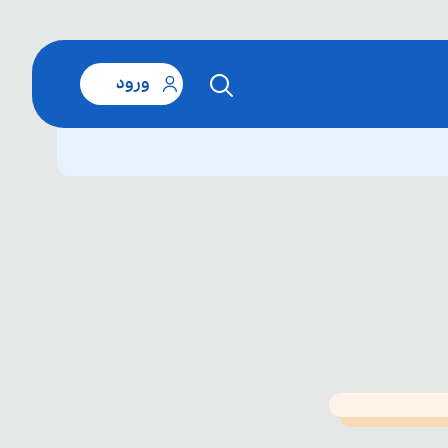
ورود
T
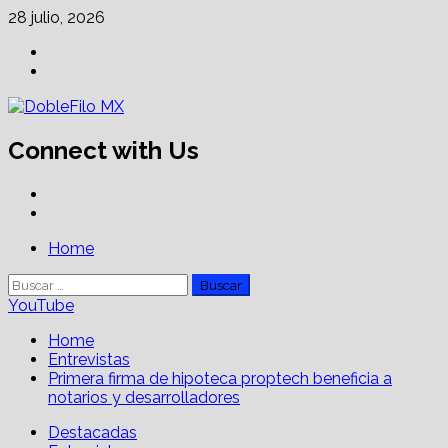
Skip
28 julio, 2026
to
Facebook
content
Linkedin
Connect with Us
Facebook
Linkedin
Primary
Home
Menu
Buscar:
YouTube
Home
Entrevistas
Primera firma de hipoteca proptech beneficia a
notarios y desarrolladores
Destacadas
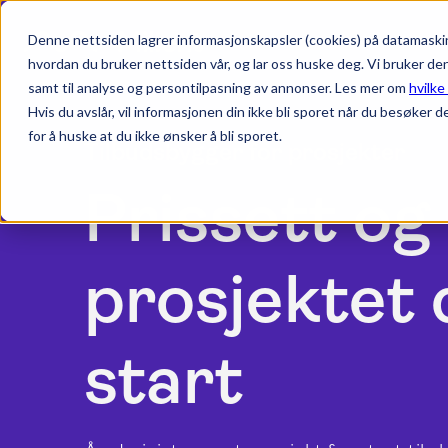
Denne nettsiden lagrer informasjonskapsler (cookies) på datamaskin
hvordan du bruker nettsiden vår, og lar oss huske deg. Vi bruker de
samt til analyse og persontilpasning av annonser. Les mer om
hvilke
Hvis du avslår, vil informasjonen din ikke bli sporet når du besøker d
for å huske at du ikke ønsker å bli sporet.
Tilbudsbygger for prosjekter
Prissett og
prosjektet 
start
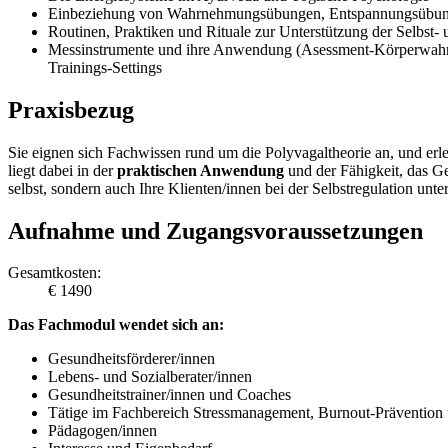
Einbeziehung von Wahrnehmungsübungen, Entspannungsübungen
Routinen, Praktiken und Rituale zur Unterstützung der Selbst-
Messinstrumente und ihre Anwendung (Asessment-Körperwahrneh
Trainings-Settings
Praxisbezug
Sie eignen sich Fachwissen rund um die Polyvagaltheorie an, und e
liegt dabei in der
praktischen Anwendung
und der Fähigkeit, das Ge
selbst, sondern auch Ihre Klienten/innen bei der Selbstregulation unter
Aufnahme und Zugangsvoraussetzungen
Gesamtkosten:
€ 1490
Das Fachmodul wendet sich an:
Gesundheitsförderer/innen
Lebens- und Sozialberater/innen
Gesundheitstrainer/innen und Coaches
Tätige im Fachbereich Stressmanagement, Burnout-Prävention
Pädagogen/innen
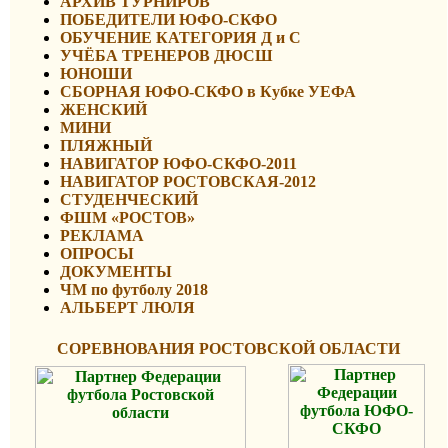
АРХИВ ТУРНИРОВ
ПОБЕДИТЕЛИ ЮФО-СКФО
ОБУЧЕНИЕ КАТЕГОРИЯ Д и С
УЧЁБА ТРЕНЕРОВ ДЮСШ
ЮНОШИ
СБОРНАЯ ЮФО-СКФО в Кубке УЕФА
ЖЕНСКИЙ
МИНИ
ПЛЯЖНЫЙ
НАВИГАТОР ЮФО-СКФО-2011
НАВИГАТОР РОСТОВСКАЯ-2012
СТУДЕНЧЕСКИЙ
ФШМ «РОСТОВ»
РЕКЛАМА
ОПРОСЫ
ДОКУМЕНТЫ
ЧМ по футболу 2018
АЛЬБЕРТ ЛЮЛЯ
СОРЕВНОВАНИЯ РОСТОВСКОЙ ОБЛАСТИ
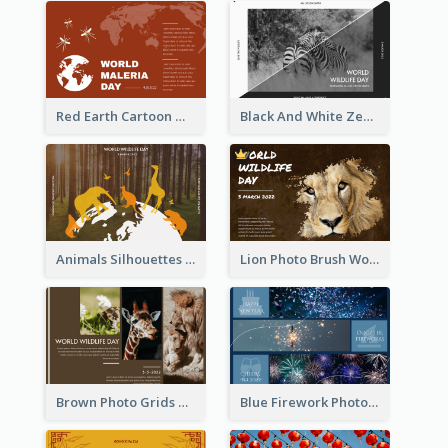
Red Earth Cartoon World Malaria Day Greeting Card
Black And White Zebra World Wildlife Day Greeting Card
Animals Silhouettes World Wildlife Day Greeting Card
Lion Photo Brush World Wildlife Day Greeting Card
Brown Photo Grids World Wildlife Day Greeting Card
Blue Firework Photo Grid New Year Greeting Card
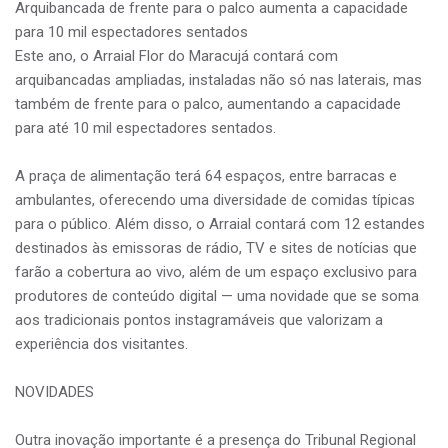
Arquibancada de frente para o palco aumenta a capacidade
para 10 mil espectadores sentados
Este ano, o Arraial Flor do Maracujá contará com
arquibancadas ampliadas, instaladas não só nas laterais, mas
também de frente para o palco, aumentando a capacidade
para até 10 mil espectadores sentados.
A praça de alimentação terá 64 espaços, entre barracas e
ambulantes, oferecendo uma diversidade de comidas típicas
para o público. Além disso, o Arraial contará com 12 estandes
destinados às emissoras de rádio, TV e sites de notícias que
farão a cobertura ao vivo, além de um espaço exclusivo para
produtores de conteúdo digital — uma novidade que se soma
aos tradicionais pontos instagramáveis que valorizam a
experiência dos visitantes.
NOVIDADES
Outra inovação importante é a presença do Tribunal Regional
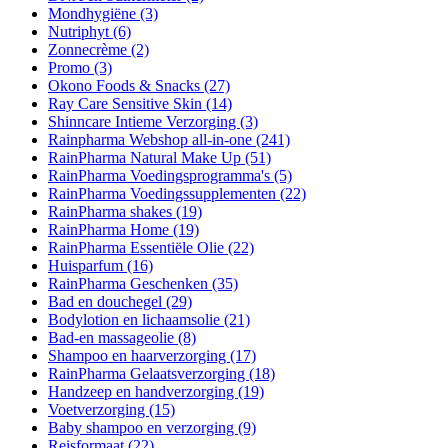
Mondhygiëne
(3)
Nutriphyt
(6)
Zonnecrème
(2)
Promo
(3)
Okono Foods & Snacks
(27)
Ray Care Sensitive Skin
(14)
Shinncare Intieme Verzorging
(3)
Rainpharma Webshop all-in-one
(241)
RainPharma Natural Make Up
(51)
RainPharma Voedingsprogramma's
(5)
RainPharma Voedingssupplementen
(22)
RainPharma shakes
(19)
RainPharma Home
(19)
RainPharma Essentiële Olie
(22)
Huisparfum
(16)
RainPharma Geschenken
(35)
Bad en douchegel
(29)
Bodylotion en lichaamsolie
(21)
Bad-en massageolie
(8)
Shampoo en haarverzorging
(17)
RainPharma Gelaatsverzorging
(18)
Handzeep en handverzorging
(19)
Voetverzorging
(15)
Baby shampoo en verzorging
(9)
Reisformaat
(22)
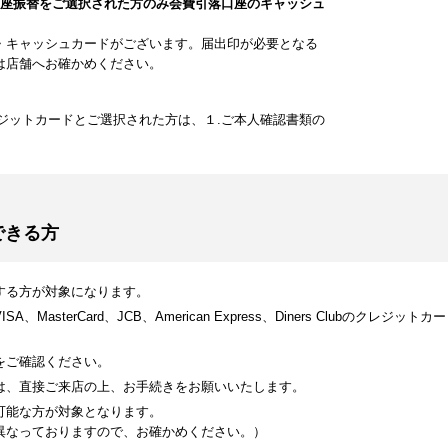
口座振替をご選択された方のみ会費引落口座のキャッシュ
・キャッシュカードがございます。届出印が必要となる
は店舗へお確かめください。
ジットカードとご選択された方は、１.ご本人確認書類の
できる方
する方が対象になります。
MasterCard、JCB、American Express、Diners Clubのク
をご確認ください。
は、直接ご来店の上、お手続きをお願いいたします。
可能な方が対象となります。
異なっておりますので、お確かめください。）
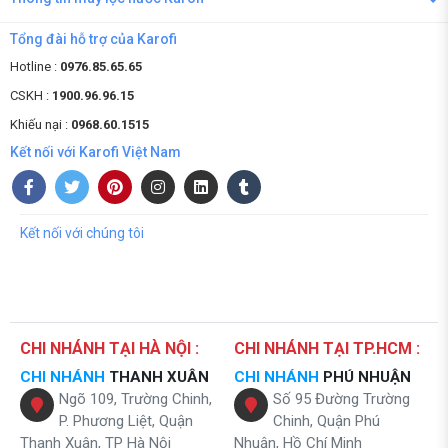
Tổng đài hỗ trợ của Karofi
Hotline :
0976.85.65.65
CSKH :
1900.96.96.15
Khiếu nại :
0968.60.1515
Kết nối với Karofi Việt Nam
Kết nối với chúng tôi
CHI NHÁNH TẠI HÀ NỘI :
CHI NHÁNH TẠI TP.HCM :
CHI NHÁNH
THANH XUÂN
CHI NHÁNH
PHÚ NHUẬN
Ngõ 109, Trường Chinh,
Số 95 Đường Trường
P. Phương Liệt, Quận
Chinh, Quận Phú
Thanh Xuân, TP Hà Nội
Nhuận, Hồ Chí Minh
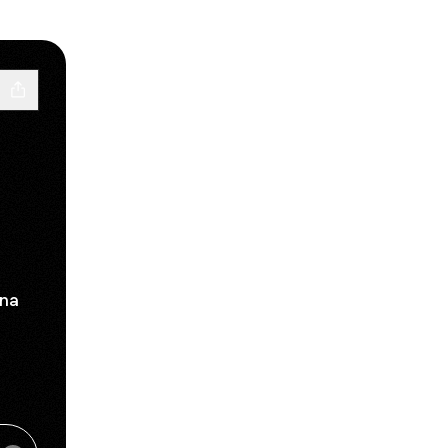
gna
ok
inkedIn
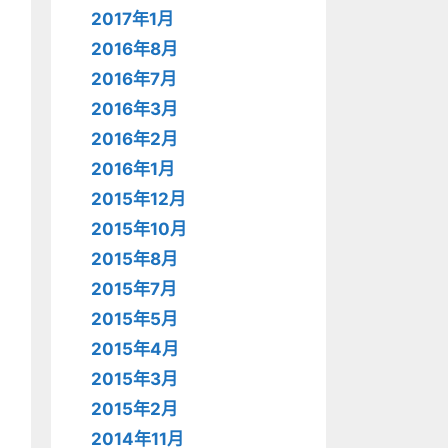
2017年1月
2016年8月
2016年7月
2016年3月
2016年2月
2016年1月
2015年12月
2015年10月
2015年8月
2015年7月
2015年5月
2015年4月
2015年3月
2015年2月
2014年11月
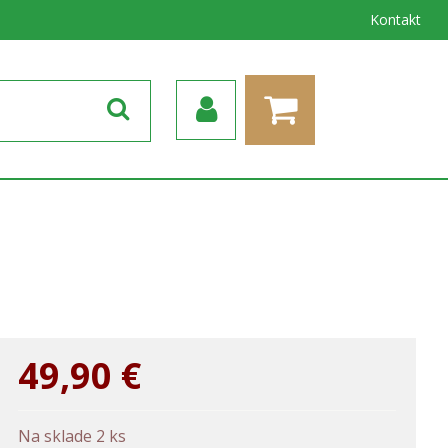
Kontakt
49,90
€
Na sklade 2 ks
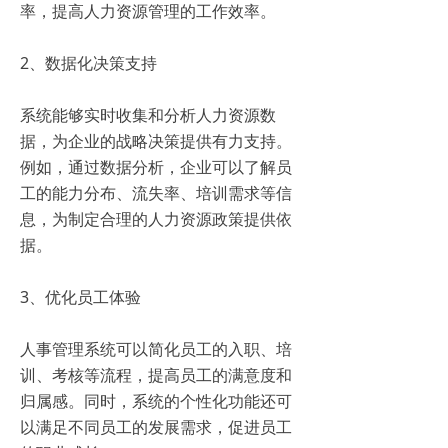
率，提高人力资源管理的工作效率。
2、数据化决策支持
系统能够实时收集和分析人力资源数
据，为企业的战略决策提供有力支持。
例如，通过数据分析，企业可以了解员
工的能力分布、流失率、培训需求等信
息，为制定合理的人力资源政策提供依
据。
3、优化员工体验
人事管理系统可以简化员工的入职、培
训、考核等流程，提高员工的满意度和
归属感。同时，系统的个性化功能还可
以满足不同员工的发展需求，促进员工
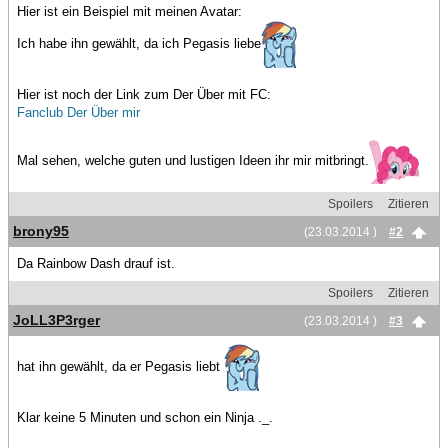
Hier ist ein Beispiel mit meinen Avatar:
Ich habe ihn gewählt, da ich Pegasis liebe
Hier ist noch der Link zum Der Über mit FC:
Fanclub Der Über mir
Mal sehen, welche guten und lustigen Ideen ihr mir mitbringt.
Spoilers
Zitieren
brony95
(23.03.2014 )
#2
Da Rainbow Dash drauf ist.
Spoilers
Zitieren
JoLL3P3rger
(23.03.2014 )
#3
hat ihn gewählt, da er Pegasis liebt
Klar keine 5 Minuten und schon ein Ninja ._.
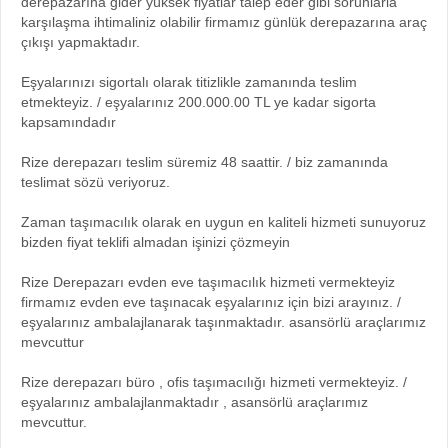
derepazarına gider yüksek fiyatlar talep eder gibi sorunlarla
karşılaşma ihtimaliniz olabilir firmamız günlük derepazarına araç
çıkışı yapmaktadır.
Eşyalarınızı sigortalı olarak titizlikle zamanında teslim
etmekteyiz. / eşyalarınız 200.000.00 TL ye kadar sigorta
kapsamındadır
Rize derepazarı teslim süremiz 48 saattir. / biz zamanında
teslimat sözü veriyoruz.
Zaman taşımacılık olarak en uygun en kaliteli hizmeti sunuyoruz
bizden fiyat teklifi almadan işinizi çözmeyin
Rize Derepazarı evden eve taşımacılık hizmeti vermekteyiz
firmamız evden eve taşınacak eşyalarınız için bizi arayınız. /
eşyalarınız ambalajlanarak taşınmaktadır. asansörlü araçlarımız
mevcuttur
Rize derepazarı büro , ofis taşımacılığı hizmeti vermekteyiz. /
eşyalarınız ambalajlanmaktadır , asansörlü araçlarımız
mevcuttur.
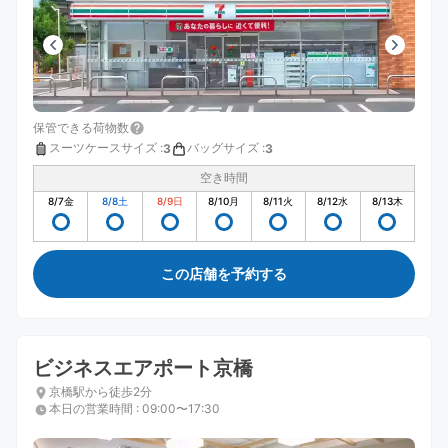
保管できる荷物数
スーツケースサイズ
:
バッグサイズ
:
3
3
空き時間
8/7
金
8/8
土
8/9
日
8/10
月
8/11
火
8/12
水
8/13
木
この店舗を予約する
ビジネスエアポート京橋
京橋駅から徒歩2分
本日の営業時間
:
09:00〜17:30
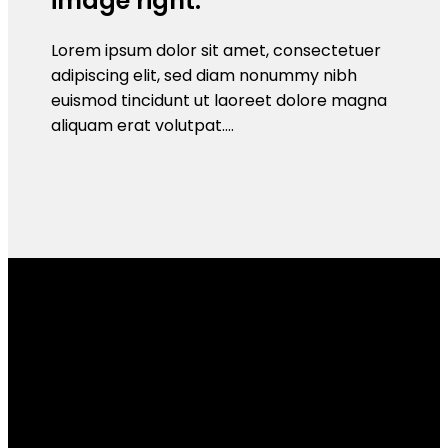
image right.
Lorem ipsum dolor sit amet, consectetuer
adipiscing elit, sed diam nonummy nibh
euismod tincidunt ut laoreet dolore magna
aliquam erat volutpat….
Section With a parallax background
Lorem ipsum dolor sit amet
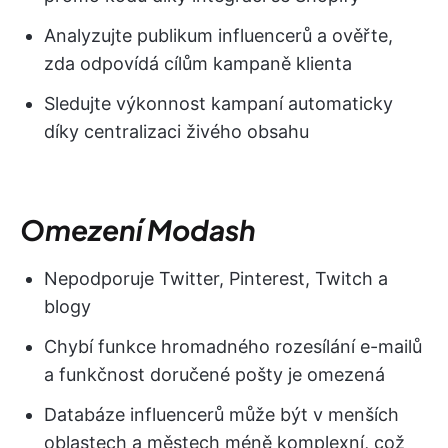
Analyzujte publikum influencerů a ověřte,
zda odpovídá cílům kampaně klienta
Sledujte výkonnost kampaní automaticky
díky centralizaci živého obsahu
Omezení Modash
Nepodporuje Twitter, Pinterest, Twitch a
blogy
Chybí funkce hromadného rozesílání e-mailů
a funkčnost doručené pošty je omezená
Databáze influencerů může být v menších
oblastech a městech méně komplexní, což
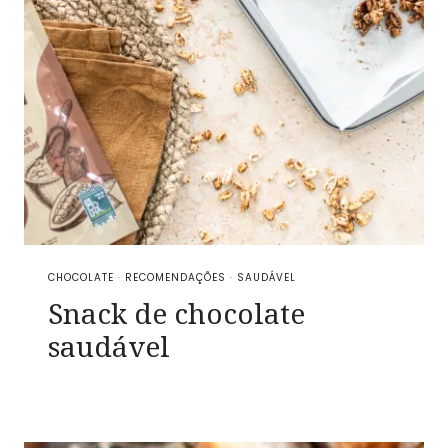
CHOCOLATE
·
RECOMENDAÇÕES
·
SAUDÁVEL
Snack de chocolate
saudável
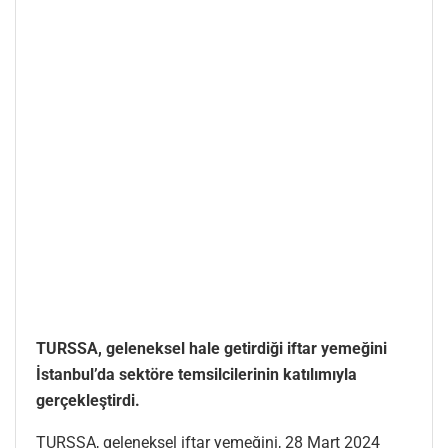
TURSSA, geleneksel hale getirdiği iftar yemeğini
İstanbul’da sektöre temsilcilerinin katılımıyla
gerçekleştirdi.
TURSSA, geleneksel iftar yemeğini, 28 Mart 2024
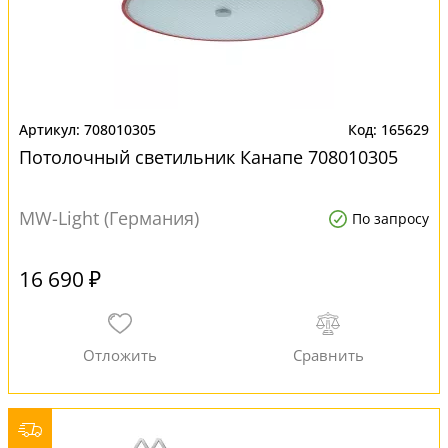
708010305
165629
Потолочный светильник Канапе 708010305
MW-Light (Германия)
По запросу
16 690 ₽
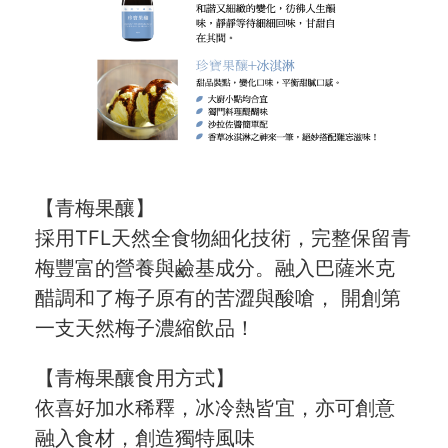
【青梅果釀】
採用TFL天然全食物細化技術，完整保留青
梅豐富的營養與鹼基成分。融入巴薩米克
醋調和了梅子原有的苦澀與酸嗆， 開創第
一支天然梅子濃縮飲品！
【青梅果釀食用方式】
依喜好加水稀釋，冰冷熱皆宜，亦可創意
融入食材，創造獨特風味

-.-.-

# YOUR ASSIGNMENT
Copy out, word for word, the stretch from the line containing "Analyzujte publikum influencerů" through the final line, including both ends. Leave the pictures out.

# YOUR RESPONSE
Analyzujte publikum influencerů a ověřte,
zda odpovídá cílům kampaně klienta
Sledujte výkonnost kampaní automaticky
díky centralizaci živého obsahu
Omezení Modash
Nepodporuje Twitter, Pinterest, Twitch a
blogy
Chybí funkce hromadného rozesílání e-mailů
a funkčnost doručené pošty je omezená
Databáze influencerů může být v menších
oblastech a městech méně komplexní, což
CHOCOLATE
·
RECOMENDAÇÕES
·
SAUDÁVEL
Snack de chocolate
saudável
TURSSA, geleneksel hale getirdiği iftar yemeğini
İstanbul’da sektöre temsilcilerinin katılımıyla
gerçekleştirdi.
TURSSA, geleneksel iftar yemeğini, 28 Mart 2024
708010305
165629
Потолочный светильник Канапе 708010305
MW-Light (Германия)
По запросу
16 690 ₽
【青梅果釀】
採用TFL天然全食物細化技術，完整保留青
梅豐富的營養與鹼基成分。融入巴薩米克
醋調和了梅子原有的苦澀與酸嗆， 開創第
一支天然梅子濃縮飲品！
【青梅果釀食用方式】
依喜好加水稀釋，冰冷熱皆宜，亦可創意
融入食材，創造獨特風味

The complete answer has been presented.